Regard, au delà de soi même.
Il y a des regards égarés qui se posent sur vous comme indifférents et si distants. D'autres effrayés, terrifiés, inertes, tellement fatigués. D'autres encore, comme des lacs immenses de tristesse ou des volcans de joie, des bulles qui pétillent.
Il y a des regards qui parlent sans mots, ils vous encouragent, ou vous blessent, vous fusillent sur place.
Certains sont lourds de mépris et d'autres comme un baume nourissier, pénétrent lentement en vous et viennent soigner vos blessures profondes et intérieures, celles parfois que nous ne connaissons même pas.
Toute la palette des sentiments est là, dans des distances, des expressions, une émotion. Je m'étonne de ce que les peintres réussissent à les capter et à rendre à chacun leur éclat si particulier.
Quel fut notre premier regard? Qui vint le chercher et le recevoir alors que notre vision était encore d'un autre monde? Que nous a t il dit? Qu'avons -nous perçu?
Ce premier échange est le point d'appui des relations à venir, il nous construit déjà dans ces aller retour où je me perds , où je me trouve, où l'autre est là et disparaît.
Apprendre à regarder pour ne pas passer sans rien voir, c'est à dire oser offrir et recevoir ce qui échappe de nous par ces yeux qui parlent pour nous.
J'ai tenté ces derniers temps d'isoler les regards, les dissocier du visage, et du nez, du front, de la bouche.
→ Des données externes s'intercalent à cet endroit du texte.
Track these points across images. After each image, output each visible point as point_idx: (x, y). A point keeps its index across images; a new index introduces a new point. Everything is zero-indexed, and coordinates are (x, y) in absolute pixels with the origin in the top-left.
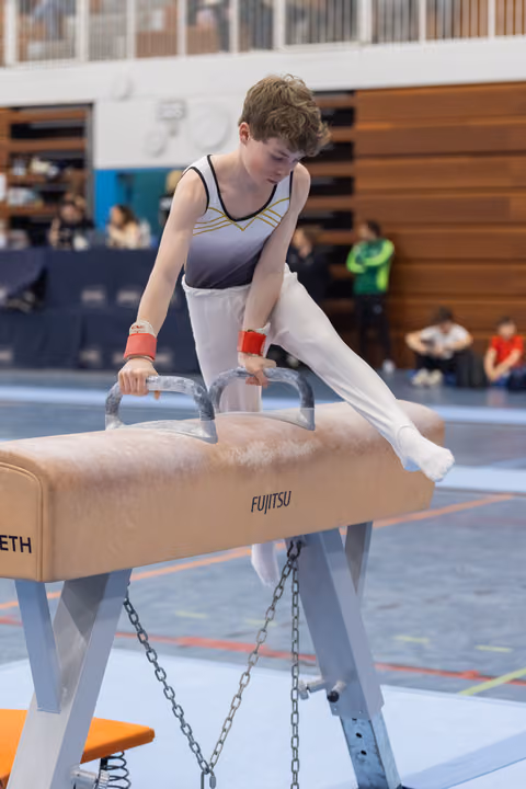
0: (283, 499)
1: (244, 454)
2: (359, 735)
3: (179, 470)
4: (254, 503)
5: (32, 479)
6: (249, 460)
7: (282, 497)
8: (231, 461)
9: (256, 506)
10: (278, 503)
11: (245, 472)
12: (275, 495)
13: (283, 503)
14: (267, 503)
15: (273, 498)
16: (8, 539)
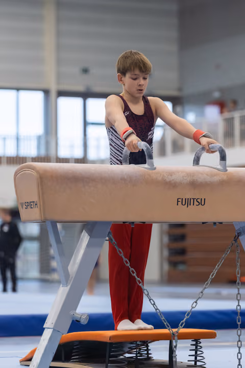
0: (201, 202)
1: (170, 177)
4: (178, 201)
5: (34, 173)
6: (173, 180)
7: (199, 201)
8: (160, 178)
9: (180, 203)
10: (196, 203)
12: (194, 199)
13: (200, 203)
14: (188, 202)
15: (192, 200)
16: (32, 203)
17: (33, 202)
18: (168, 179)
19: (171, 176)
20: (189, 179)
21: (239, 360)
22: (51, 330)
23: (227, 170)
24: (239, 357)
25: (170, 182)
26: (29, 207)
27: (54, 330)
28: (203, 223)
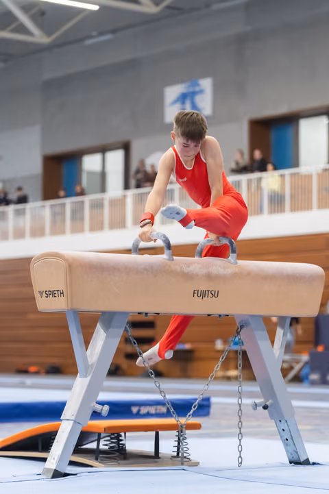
0: (215, 295)
1: (187, 268)
2: (283, 430)
3: (145, 269)
4: (194, 293)
6: (190, 271)
7: (213, 293)
8: (178, 269)
9: (196, 295)
10: (211, 295)
11: (188, 276)
14: (203, 294)
15: (207, 292)
16: (56, 292)
17: (58, 291)
18: (186, 270)
19: (189, 267)
20: (205, 271)
21: (240, 452)
22: (72, 422)
23: (237, 263)
24: (240, 449)
25: (188, 273)
26: (51, 296)
27: (75, 421)
28: (209, 315)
Curieux exercice, difficile. C'est comme si le regard par un tour de magie faisait tenir ensemble invisible et visible, ramassait en son sein nos entrailles et notre âme.
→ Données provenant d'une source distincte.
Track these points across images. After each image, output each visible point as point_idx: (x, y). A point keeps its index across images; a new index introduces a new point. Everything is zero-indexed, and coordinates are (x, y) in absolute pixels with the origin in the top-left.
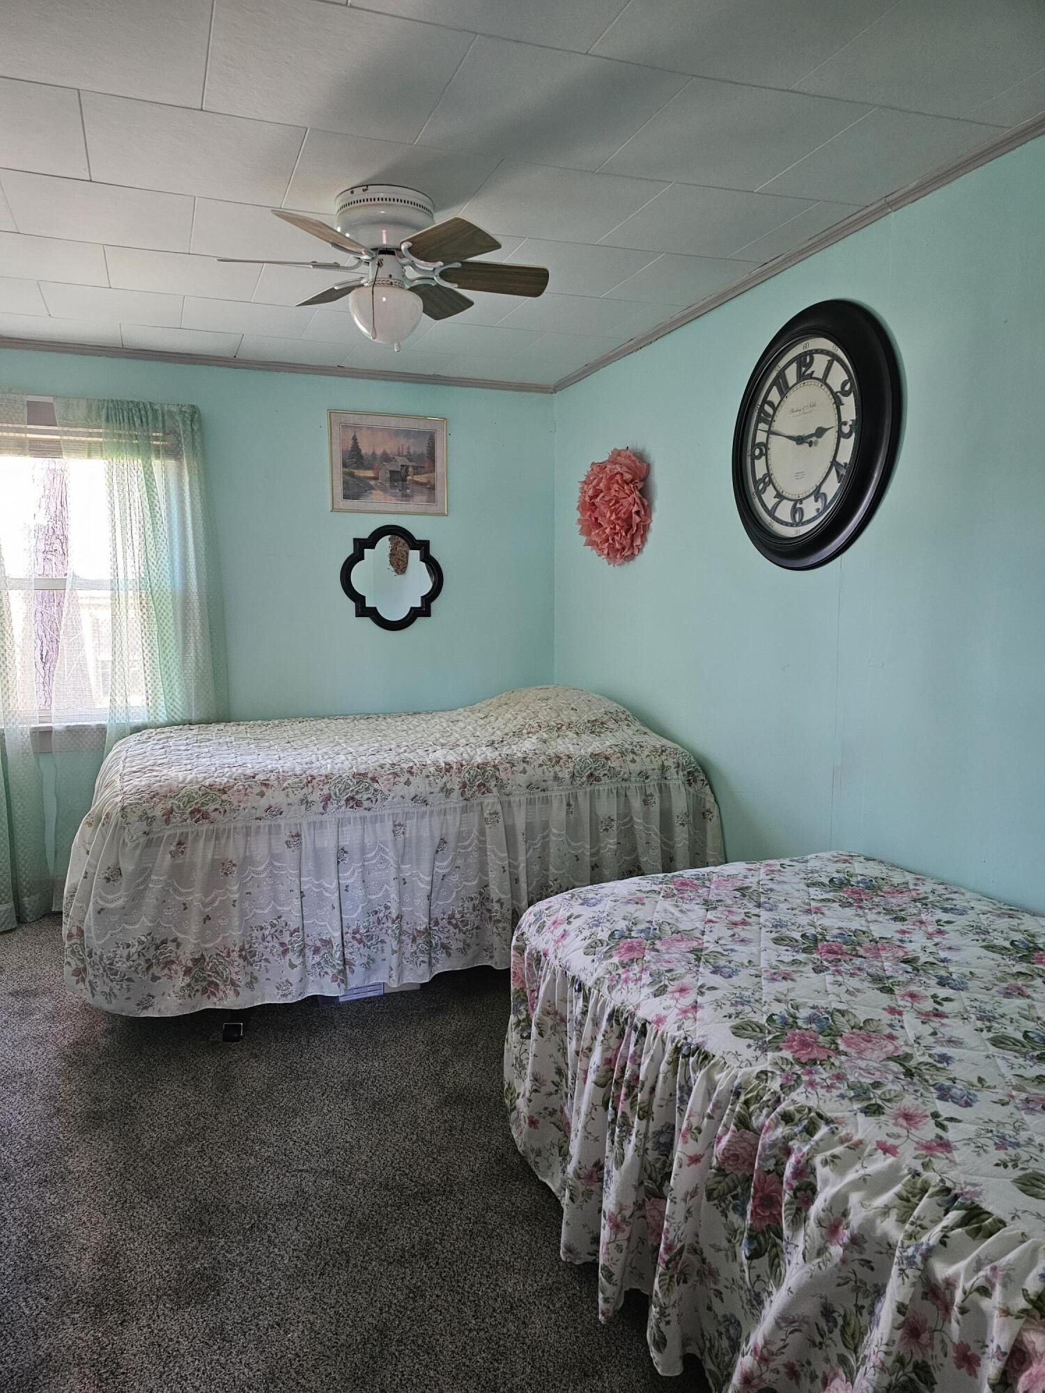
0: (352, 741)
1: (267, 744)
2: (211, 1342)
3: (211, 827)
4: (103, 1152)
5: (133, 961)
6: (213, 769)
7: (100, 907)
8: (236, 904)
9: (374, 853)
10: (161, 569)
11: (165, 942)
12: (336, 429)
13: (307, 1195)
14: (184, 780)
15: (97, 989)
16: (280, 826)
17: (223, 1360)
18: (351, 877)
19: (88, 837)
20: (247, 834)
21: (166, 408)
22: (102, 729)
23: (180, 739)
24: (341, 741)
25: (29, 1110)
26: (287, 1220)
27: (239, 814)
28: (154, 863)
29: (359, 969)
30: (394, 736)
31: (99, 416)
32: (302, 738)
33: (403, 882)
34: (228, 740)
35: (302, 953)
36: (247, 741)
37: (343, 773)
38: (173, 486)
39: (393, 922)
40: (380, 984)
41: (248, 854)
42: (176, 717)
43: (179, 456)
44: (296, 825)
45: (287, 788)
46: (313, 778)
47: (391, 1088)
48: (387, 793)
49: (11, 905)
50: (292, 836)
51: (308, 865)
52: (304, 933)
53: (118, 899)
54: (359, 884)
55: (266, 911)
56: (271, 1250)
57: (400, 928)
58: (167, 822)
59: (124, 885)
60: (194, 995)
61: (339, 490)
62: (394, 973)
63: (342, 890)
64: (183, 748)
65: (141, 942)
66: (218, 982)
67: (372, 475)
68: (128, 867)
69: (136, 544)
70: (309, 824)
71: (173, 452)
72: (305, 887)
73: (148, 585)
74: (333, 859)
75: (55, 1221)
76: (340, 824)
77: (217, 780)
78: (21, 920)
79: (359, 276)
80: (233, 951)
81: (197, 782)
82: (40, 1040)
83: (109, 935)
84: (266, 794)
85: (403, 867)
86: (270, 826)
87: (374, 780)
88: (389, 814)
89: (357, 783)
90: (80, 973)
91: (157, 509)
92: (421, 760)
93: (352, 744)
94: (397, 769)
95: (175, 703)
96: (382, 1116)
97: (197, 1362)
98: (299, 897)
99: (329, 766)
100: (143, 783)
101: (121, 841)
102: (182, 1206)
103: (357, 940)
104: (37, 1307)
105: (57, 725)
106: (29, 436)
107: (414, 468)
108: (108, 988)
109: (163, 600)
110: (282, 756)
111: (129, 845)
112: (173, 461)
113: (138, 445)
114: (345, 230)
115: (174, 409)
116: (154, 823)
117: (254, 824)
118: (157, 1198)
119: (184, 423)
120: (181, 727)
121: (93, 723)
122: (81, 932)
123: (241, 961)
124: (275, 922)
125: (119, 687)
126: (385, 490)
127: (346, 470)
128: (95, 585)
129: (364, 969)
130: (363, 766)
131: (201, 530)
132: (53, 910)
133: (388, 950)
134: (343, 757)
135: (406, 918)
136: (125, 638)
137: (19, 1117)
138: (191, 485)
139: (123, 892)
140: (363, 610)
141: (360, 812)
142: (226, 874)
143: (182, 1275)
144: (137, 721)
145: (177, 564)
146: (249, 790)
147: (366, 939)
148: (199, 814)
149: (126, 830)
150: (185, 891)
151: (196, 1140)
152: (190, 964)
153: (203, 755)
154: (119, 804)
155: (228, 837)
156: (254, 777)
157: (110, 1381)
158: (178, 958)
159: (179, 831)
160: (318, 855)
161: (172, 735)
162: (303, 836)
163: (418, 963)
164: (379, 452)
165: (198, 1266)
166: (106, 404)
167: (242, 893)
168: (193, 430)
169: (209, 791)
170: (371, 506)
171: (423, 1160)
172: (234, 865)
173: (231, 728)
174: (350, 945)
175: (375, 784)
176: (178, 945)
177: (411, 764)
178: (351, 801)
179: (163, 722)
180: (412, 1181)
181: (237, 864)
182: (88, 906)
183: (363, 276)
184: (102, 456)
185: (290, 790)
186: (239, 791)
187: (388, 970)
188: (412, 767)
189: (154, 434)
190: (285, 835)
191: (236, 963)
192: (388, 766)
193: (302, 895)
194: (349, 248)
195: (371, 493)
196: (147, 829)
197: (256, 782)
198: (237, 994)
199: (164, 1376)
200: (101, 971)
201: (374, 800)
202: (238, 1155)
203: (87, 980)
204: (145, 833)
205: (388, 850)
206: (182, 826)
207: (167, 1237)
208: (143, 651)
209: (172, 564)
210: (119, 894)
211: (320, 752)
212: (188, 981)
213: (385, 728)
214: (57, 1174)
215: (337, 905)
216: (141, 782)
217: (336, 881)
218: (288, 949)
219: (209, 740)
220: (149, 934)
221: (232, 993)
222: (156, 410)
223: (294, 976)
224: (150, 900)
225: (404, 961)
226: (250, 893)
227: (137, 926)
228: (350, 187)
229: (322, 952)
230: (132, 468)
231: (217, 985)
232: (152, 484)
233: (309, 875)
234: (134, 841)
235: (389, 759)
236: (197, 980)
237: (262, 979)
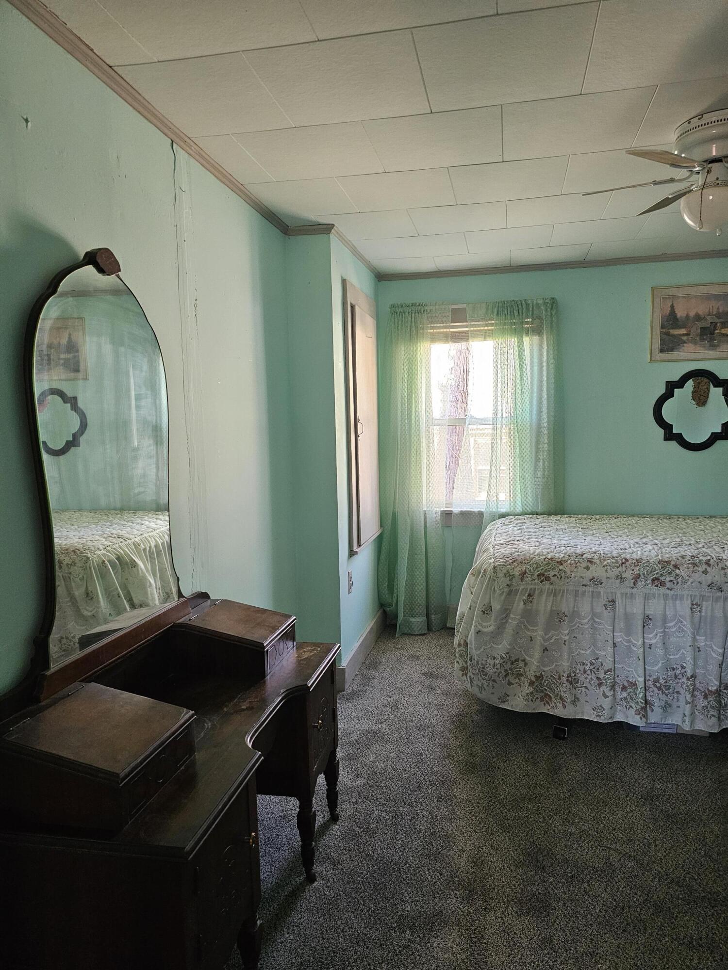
0: (657, 536)
1: (591, 533)
2: (543, 946)
3: (551, 587)
4: (475, 790)
5: (497, 669)
6: (554, 547)
7: (478, 630)
8: (566, 643)
9: (674, 623)
10: (524, 410)
11: (517, 660)
12: (657, 300)
13: (613, 868)
14: (534, 553)
15: (474, 682)
16: (600, 593)
17: (551, 963)
18: (654, 638)
19: (472, 583)
20: (576, 596)
21: (535, 302)
22: (481, 514)
23: (531, 525)
24: (648, 534)
25: (432, 750)
26: (598, 881)
27: (571, 580)
28: (513, 606)
29: (658, 710)
30: (693, 534)
31: (493, 312)
32: (617, 530)
33: (697, 650)
34: (563, 527)
35: (613, 688)
36: (576, 529)
37: (651, 559)
38: (536, 354)
39: (688, 679)
40: (674, 725)
41: (575, 609)
42: (528, 509)
43: (541, 333)
44: (612, 593)
45: (606, 566)
46: (627, 560)
47: (683, 808)
48: (687, 578)
49: (425, 618)
50: (609, 601)
51: (620, 624)
52: (615, 674)
53: (490, 627)
54: (660, 645)
55: (588, 652)
56: (586, 898)
57: (694, 685)
58: (522, 579)
59: (493, 618)
60: (535, 700)
61: (657, 345)
62: (687, 719)
63: (647, 647)
64: (533, 530)
65: (502, 658)
66: (551, 695)
67: (685, 332)
68: (496, 606)
69: (510, 394)
70: (622, 594)
71: (537, 331)
72: (617, 640)
73: (515, 421)
74: (640, 623)
75: (446, 826)
76: (646, 597)
77: (557, 555)
78: (429, 629)
79: (690, 183)
80: (563, 676)
81: (543, 555)
82: (440, 707)
83: (482, 650)
84: (591, 569)
85: (698, 637)
86: (593, 592)
87: (676, 566)
88: (688, 595)
89: (662, 568)
90: (464, 669)
91: (524, 370)
92: (717, 555)
93: (657, 538)
94: (696, 560)
95: (527, 500)
96: (675, 827)
97: (533, 957)
98: (612, 647)
99: (639, 553)
100: (507, 552)
101: (493, 588)
102: (524, 844)
103: (657, 687)
104: (435, 877)
105: (456, 510)
106: (452, 330)
107: (722, 323)
108: (481, 683)
109: (524, 431)
110: (603, 542)
111: (498, 591)
112: (537, 337)
113: (515, 329)
114: (681, 152)
115: (540, 302)
116: (513, 580)
117: (581, 589)
118: (508, 832)
119: (546, 310)
120: (531, 516)
121: (476, 510)
122: (466, 644)
123: (568, 684)
124: (593, 661)
125: (493, 488)
126: (695, 343)
127: (664, 330)
128: (482, 421)
129: (662, 711)
130: (667, 555)
131: (552, 382)
132: (447, 626)
133: (682, 698)
134: (651, 547)
135: (700, 678)
136: (499, 456)
137: (427, 753)
138: (548, 351)
139: (492, 622)
140: (670, 434)
141: (663, 590)
142: (560, 621)
143: (524, 892)
144: (504, 509)
145: (535, 407)
146: (578, 564)
147: (664, 688)
148: (543, 577)
149: (496, 582)
150: (532, 628)
151: (534, 802)
152: (533, 679)
153: (546, 536)
154: (492, 564)
155: (562, 596)
156: (582, 556)
157: (477, 945)
158: (525, 673)
159: (530, 587)
160: (628, 618)
161: (525, 521)
162: (617, 603)
163: (709, 716)
164: (692, 314)
165: (534, 890)
166: (497, 305)
167: (570, 637)
168: (551, 314)
169: (550, 562)
170: (682, 356)
171: (710, 873)
172: (566, 616)
173: (565, 519)
174: (651, 689)
175: (677, 570)
176: (526, 664)
177: (709, 558)
178: (656, 581)
179: (519, 512)
180: (700, 886)
181: (568, 615)
182: (471, 627)
183: (693, 183)
184: (493, 338)
185: (609, 568)
186: (571, 564)
187: (682, 716)
188: (709, 560)
189: (526, 320)
190: (603, 600)
191: (564, 685)
192: (688, 557)
193: (615, 645)
194: (685, 165)
195: (683, 346)
196: (509, 583)
197: (583, 559)
198: (565, 707)
199: (511, 957)
200: (477, 671)
201: (675, 582)
202: (563, 822)
203: (468, 675)
204: (508, 585)
205: (685, 623)
206: (532, 584)
207: (514, 862)
208: (509, 464)
209: (531, 406)
210: (489, 623)
211: (631, 542)
212: (531, 690)
213: (685, 527)
214: (448, 796)
215: (641, 657)
216: (506, 551)
217: (642, 639)
218: (603, 683)
219: (550, 527)
220: (508, 653)
221: (561, 705)
222: (529, 304)
223: (606, 703)
224: (509, 630)
225: (697, 712)
226: (576, 638)
227: (500, 646)
228: (688, 119)
229: (629, 691)
230: (510, 344)
231: (550, 697)
232: (522, 354)
233: (621, 632)
234: (501, 590)
235: (689, 552)
236: (537, 691)
237: (582, 700)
Parfois j'essaie de sentir mon propre regard. Difficile, impossible? Non pas tout à fait. Comme un temps d'arrêt. C'est d'abord quand je voudrais que mes yeux soient comme des mitraillettes, alors oui, je le ressens, destructeur. Il peut me faire peur à moi -même et poursuit pourtant ce qu'il transporte de moi qui va contre le mur de l'autre.
N'est-ce pas lorsque la relation est difficile, entrain de se rompre qu'alors les regards se heurtent mutuellement? Le mouvement est interrompu, provoque la conscience.
La plupart du temps, mon regard est lui-même, au delà de tout mon vouloir et porte à l'extérieur quelque chose de moi que je ne connais pas. IL reçoit les autres regards et navigue dans ces mouvements de l'un à l'autre, inconscient, hésitant et vibrant, assombri, éclairé. Il est mon messager vers l'autre sans tricher, entier et vrai.